↓↓↓

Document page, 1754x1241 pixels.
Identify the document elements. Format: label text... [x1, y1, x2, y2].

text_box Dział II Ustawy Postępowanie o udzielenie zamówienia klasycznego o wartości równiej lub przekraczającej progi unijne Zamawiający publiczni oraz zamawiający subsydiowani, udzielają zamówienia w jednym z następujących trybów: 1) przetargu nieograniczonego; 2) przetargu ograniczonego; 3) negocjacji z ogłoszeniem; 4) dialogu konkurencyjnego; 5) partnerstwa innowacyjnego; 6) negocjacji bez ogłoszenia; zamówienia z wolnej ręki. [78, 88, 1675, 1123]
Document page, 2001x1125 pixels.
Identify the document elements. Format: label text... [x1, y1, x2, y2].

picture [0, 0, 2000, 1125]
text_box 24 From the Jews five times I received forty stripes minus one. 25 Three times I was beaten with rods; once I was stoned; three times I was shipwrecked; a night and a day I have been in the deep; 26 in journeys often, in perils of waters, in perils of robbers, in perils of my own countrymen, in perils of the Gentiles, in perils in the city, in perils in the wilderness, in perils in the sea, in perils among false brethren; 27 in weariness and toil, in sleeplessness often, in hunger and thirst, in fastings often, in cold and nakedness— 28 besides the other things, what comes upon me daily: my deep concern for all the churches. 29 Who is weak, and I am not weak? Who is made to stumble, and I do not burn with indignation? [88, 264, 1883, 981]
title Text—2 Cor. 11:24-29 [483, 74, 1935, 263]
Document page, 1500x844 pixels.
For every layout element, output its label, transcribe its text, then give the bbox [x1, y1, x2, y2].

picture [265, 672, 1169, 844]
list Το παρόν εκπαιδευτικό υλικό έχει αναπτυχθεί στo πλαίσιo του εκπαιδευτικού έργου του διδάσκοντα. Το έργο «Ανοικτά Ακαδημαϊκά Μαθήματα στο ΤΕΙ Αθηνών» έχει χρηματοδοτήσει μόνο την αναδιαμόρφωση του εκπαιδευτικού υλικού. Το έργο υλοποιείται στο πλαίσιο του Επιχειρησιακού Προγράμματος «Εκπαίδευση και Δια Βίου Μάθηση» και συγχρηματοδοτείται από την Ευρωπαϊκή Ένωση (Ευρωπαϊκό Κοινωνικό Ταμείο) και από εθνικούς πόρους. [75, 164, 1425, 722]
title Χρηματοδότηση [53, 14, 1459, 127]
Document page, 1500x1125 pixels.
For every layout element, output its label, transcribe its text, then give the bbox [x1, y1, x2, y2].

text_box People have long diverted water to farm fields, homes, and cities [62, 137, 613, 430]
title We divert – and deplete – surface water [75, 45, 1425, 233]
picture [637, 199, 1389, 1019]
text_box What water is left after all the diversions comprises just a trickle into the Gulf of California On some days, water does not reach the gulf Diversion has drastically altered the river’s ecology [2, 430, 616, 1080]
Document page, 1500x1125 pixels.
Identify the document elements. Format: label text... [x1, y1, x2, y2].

↑↑↑

Problem description:
Return the entries in full, keeping every line exactly as it is.

Written answer:
Document page, 1754x1241 pixels.
Identify the document elements. Format: label text... [x1, y1, x2, y2].

text_box Dział II Ustawy Postępowanie o udzielenie zamówienia klasycznego o wartości równiej lub przekraczającej progi unijne Zamawiający publiczni oraz zamawiający subsydiowani, udzielają zamówienia w jednym z następujących trybów: 1) przetargu nieograniczonego; 2) przetargu ograniczonego; 3) negocjacji z ogłoszeniem; 4) dialogu konkurencyjnego; 5) partnerstwa innowacyjnego; 6) negocjacji bez ogłoszenia; zamówienia z wolnej ręki. [78, 88, 1675, 1123]
Document page, 2001x1125 pixels.
Identify the document elements. Format: label text... [x1, y1, x2, y2].

picture [0, 0, 2000, 1125]
text_box 24 From the Jews five times I received forty stripes minus one. 25 Three times I was beaten with rods; once I was stoned; three times I was shipwrecked; a night and a day I have been in the deep; 26 in journeys often, in perils of waters, in perils of robbers, in perils of my own countrymen, in perils of the Gentiles, in perils in the city, in perils in the wilderness, in perils in the sea, in perils among false brethren; 27 in weariness and toil, in sleeplessness often, in hunger and thirst, in fastings often, in cold and nakedness— 28 besides the other things, what comes upon me daily: my deep concern for all the churches. 29 Who is weak, and I am not weak? Who is made to stumble, and I do not burn with indignation? [88, 264, 1883, 981]
title Text—2 Cor. 11:24-29 [483, 74, 1935, 263]
Document page, 1500x844 pixels.
For every layout element, output its label, transcribe its text, then give the bbox [x1, y1, x2, y2].

picture [265, 672, 1169, 844]
list Το παρόν εκπαιδευτικό υλικό έχει αναπτυχθεί στo πλαίσιo του εκπαιδευτικού έργου του διδάσκοντα. Το έργο «Ανοικτά Ακαδημαϊκά Μαθήματα στο ΤΕΙ Αθηνών» έχει χρηματοδοτήσει μόνο την αναδιαμόρφωση του εκπαιδευτικού υλικού. Το έργο υλοποιείται στο πλαίσιο του Επιχειρησιακού Προγράμματος «Εκπαίδευση και Δια Βίου Μάθηση» και συγχρηματοδοτείται από την Ευρωπαϊκή Ένωση (Ευρωπαϊκό Κοινωνικό Ταμείο) και από εθνικούς πόρους. [75, 164, 1425, 722]
title Χρηματοδότηση [53, 14, 1459, 127]
Document page, 1500x1125 pixels.
For every layout element, output its label, transcribe its text, then give the bbox [x1, y1, x2, y2].

text_box People have long diverted water to farm fields, homes, and cities [62, 137, 613, 430]
title We divert – and deplete – surface water [75, 45, 1425, 233]
picture [637, 199, 1389, 1019]
text_box What water is left after all the diversions comprises just a trickle into the Gulf of California On some days, water does not reach the gulf Diversion has drastically altered the river’s ecology [2, 430, 616, 1080]
Document page, 1500x1125 pixels.
Identify the document elements. Format: label text... [x1, y1, x2, y2].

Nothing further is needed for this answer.